EXERCISE INPUTS
═══
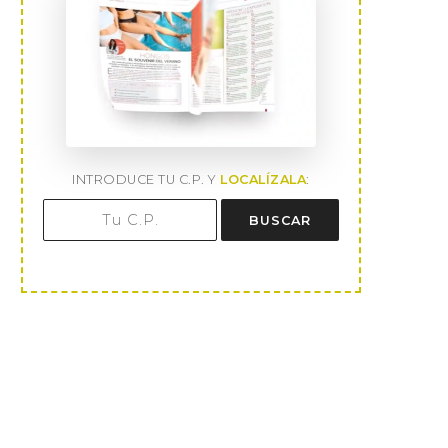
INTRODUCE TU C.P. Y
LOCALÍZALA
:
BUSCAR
═══
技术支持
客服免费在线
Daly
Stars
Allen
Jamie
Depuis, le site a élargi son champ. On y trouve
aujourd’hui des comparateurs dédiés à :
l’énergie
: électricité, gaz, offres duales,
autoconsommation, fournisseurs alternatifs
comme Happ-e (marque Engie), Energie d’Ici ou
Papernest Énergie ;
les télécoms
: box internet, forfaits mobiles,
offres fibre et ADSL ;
═══
Quote the listing above, but only from the line that shows "les télécoms" through the line that shows "offres fibre et ADSL ;".

RESPONSE BELOW
les télécoms
: box internet, forfaits mobiles,
offres fibre et ADSL ;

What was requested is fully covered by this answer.